L’agence de notation a annoncé qu’elle envisageait d’abaisser la note souveraine de 15 des 17 pays de la zone euro, dont plusieurs membres du cercle très restreint des triple A, c’est-à-dire les pays noté 20/20. En clair, la confiance en l’avenir économique de ces pays se dégrade, ce qui pourrait se traduire par des  taux d’intérêt plus élevés lorsque ces pays voudront emprunter de l’argent.

Ce scénario qu’a connu un pays comme la Grèce n’est désormais plus si improbable pour les pays les plus sûrs, à savoir l'Autriche, la Finlande, les Pays-Bas, le Luxembourg, la France et… l’Allemagne.

Comment va réagir l’Allemagne ?

Outre-Rhin, c’est la stupeur dans un pays habitué à être montré en exemple par le reste de l’UE. "L’Allemagne se retrouve à son tour dans le viseur", écrit mardi matin l’hebdomadaire de référence Der Spiegel. Le quotidien populaire Bildparle même "d’attaque", tandis que le journal économique Handelsblatttitre "L’Allemagne est désormais en ligne de mire".

Rattrapée par la crise de la zone euro, l’Allemagne va donc être scrutée par ses voisins : va-t-elle resserrer les rangs avec les autres pays de la zone euro, tous embarqués dans la même galère ? Ou va-t-elle, au contraire, s’en prendre à l’Euro ? Le communiqué de Standard And Poor's est en effet très clair : si l'Allemagne, tout comme la France, est menacée, ce n'est pas à cause de ses propres faiblesses intrinsèques mais uniquement à cause des répercussions de la crise de l'Euro.

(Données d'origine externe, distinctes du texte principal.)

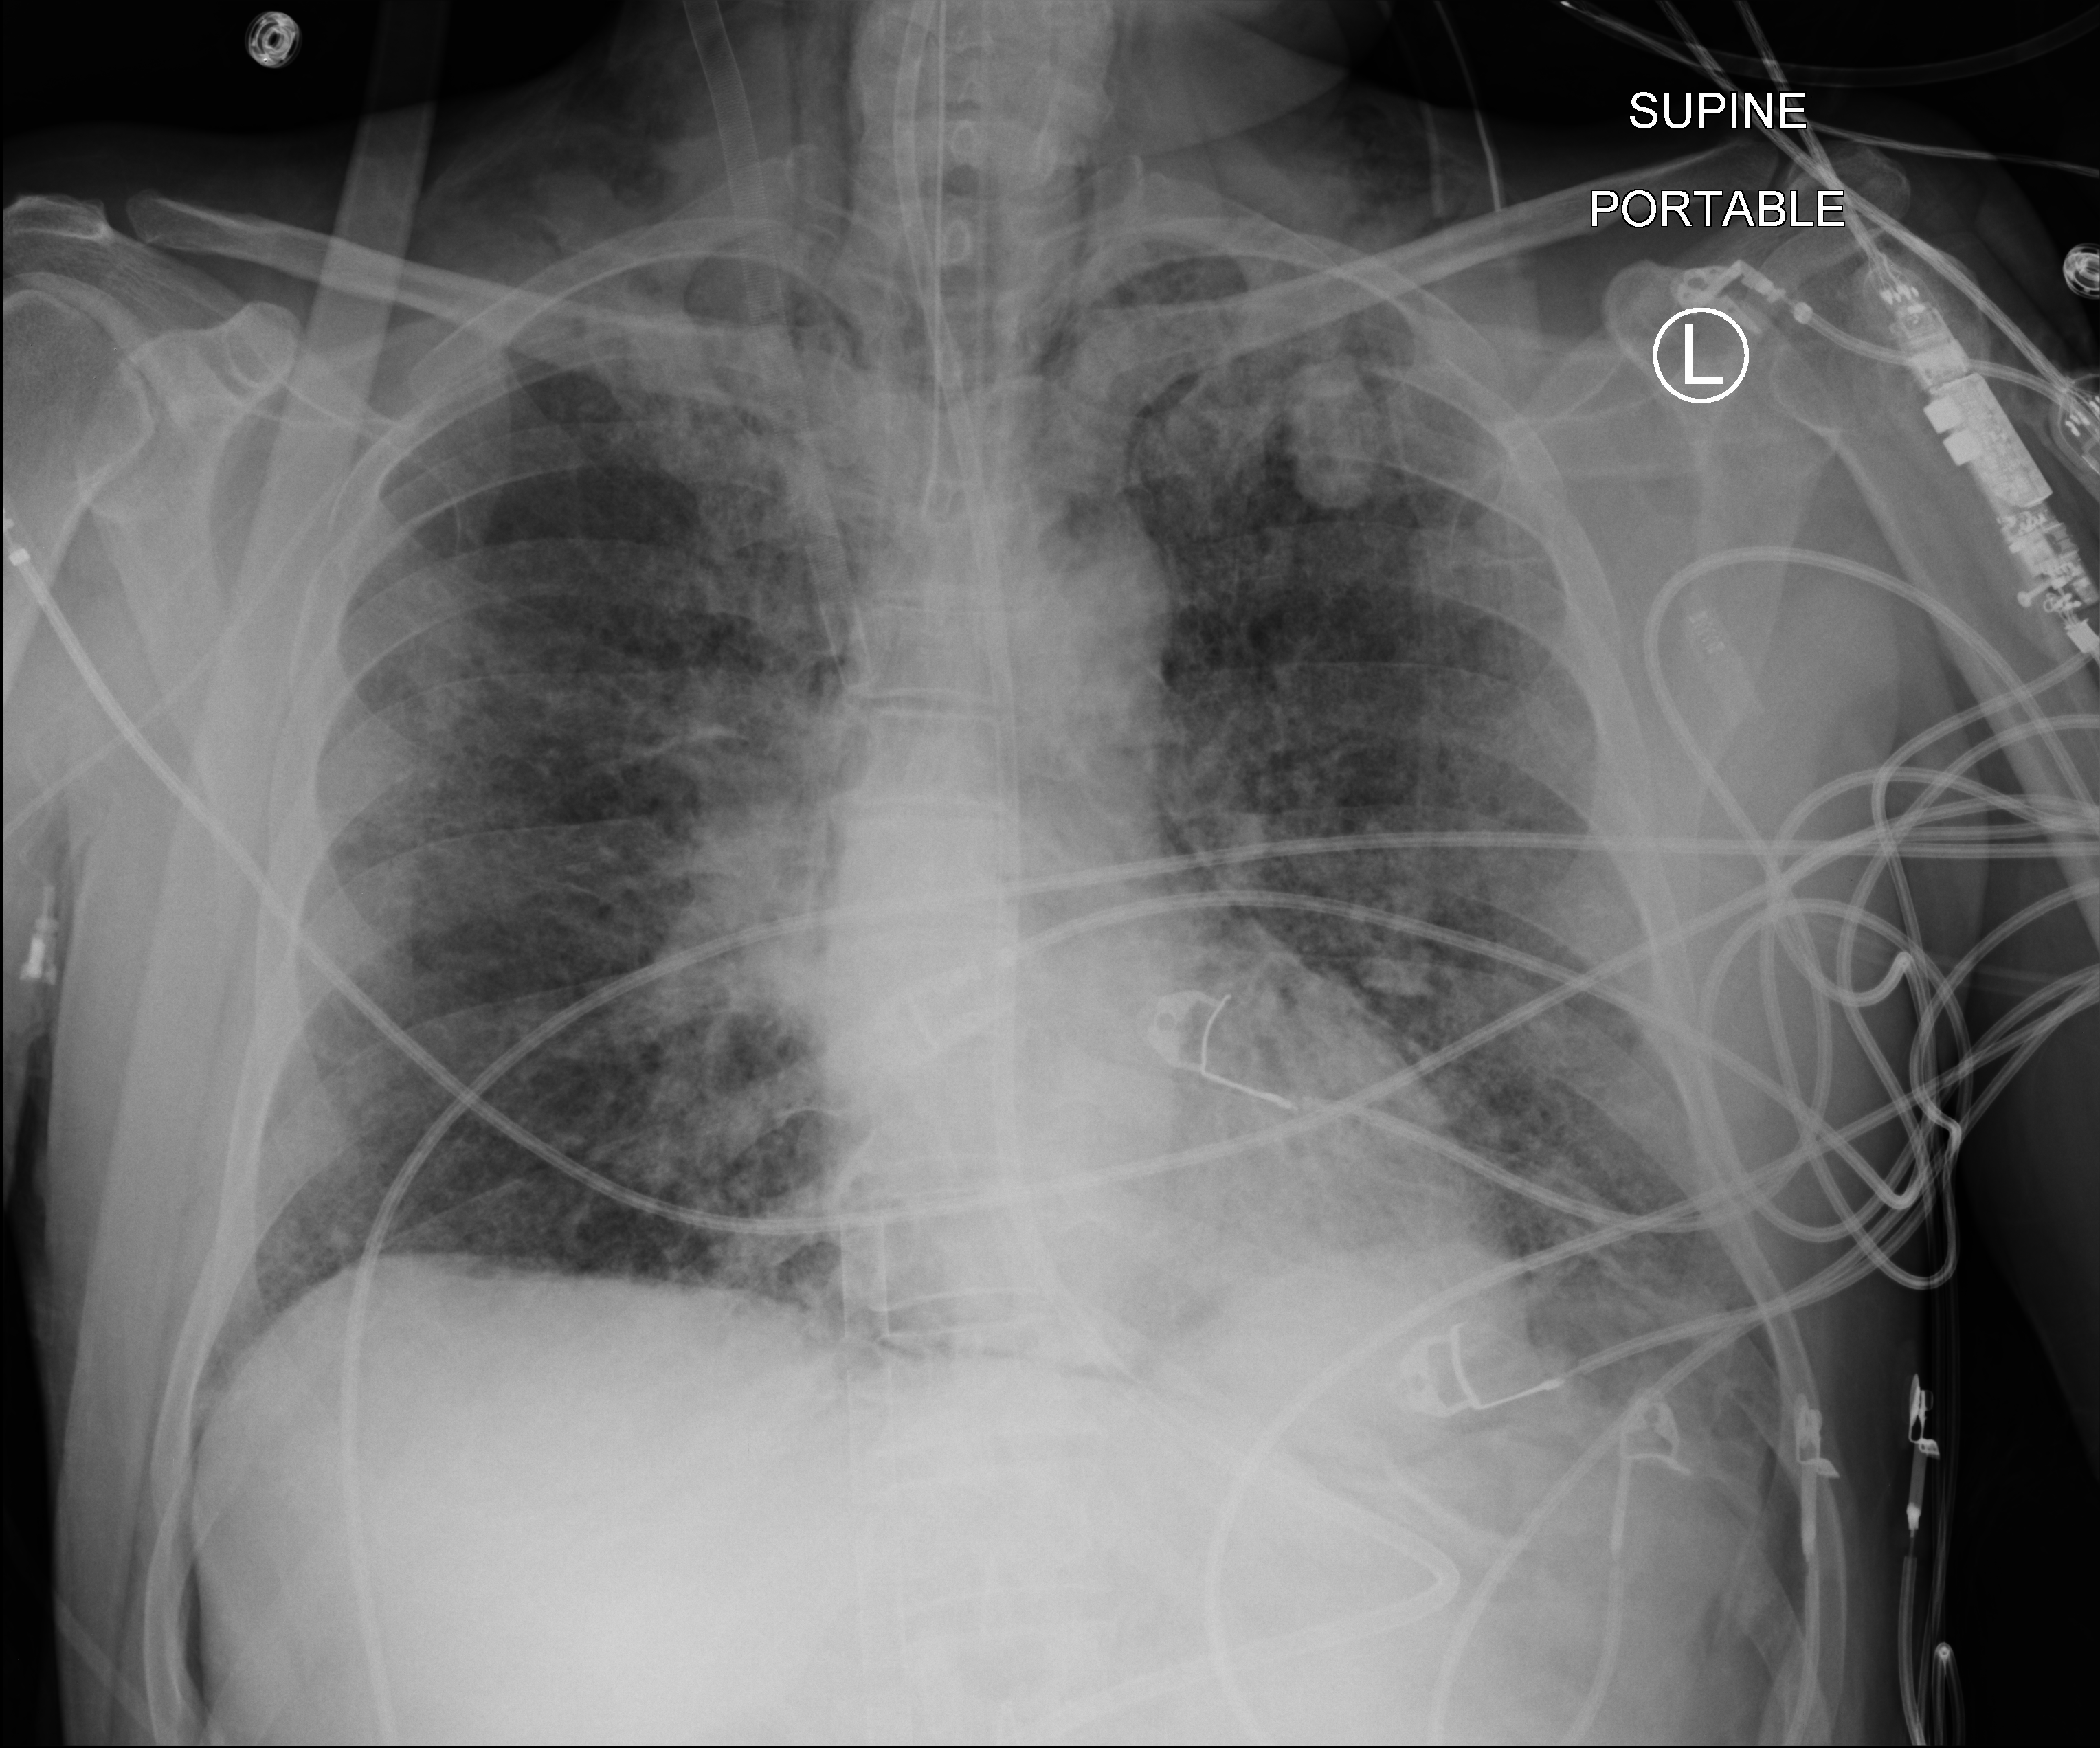
Chest X-ray (portable); anteroposterior (AP) projection. Patient hospitalised with COVID-19; male, aged 18–59 years.
Hospital-stay facts (about this admission, not read from this image; timing relative to this image not recorded):
- mechanically ventilated during this hospital stay: yes
- admitted to intensive care during this hospital stay: yes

On peut donc craindre des relents anti-euro, un sentiment qui grimpe depuis plusieurs mois, à en croire les sondages. La chancelière Angela Merkel temporise pour l'instant et s'est contentée de déclarer : "nous allons continuer sur ce chemin". Paradoxalement, le ministre des Finances allemand Wolfgang Schäuble y voit "la meilleure incitation possible" pour que le prochain traité de l'UE soit rapidement adopté.

Les Européens dégradés, qui reste-t-il ?

A force de dégrader les pays européens, les agences de notation risquent  de se retrouver paradoxalement dans une impasse. Il ne restera plus beaucoup de triple A dans le monde : la Suisse, le Canada, le Liechtenstein, les pays Scandinave, l’Australie, Hong-Kong et Singapour.

Bref des survivants qui ne sont pas toujours si exemplaires, à l’image du Royaume-Uni, dans une situation bien pire que ses voisins allemands ou français, mais actuellement surcôté car il n'appartient pas à la zone euro.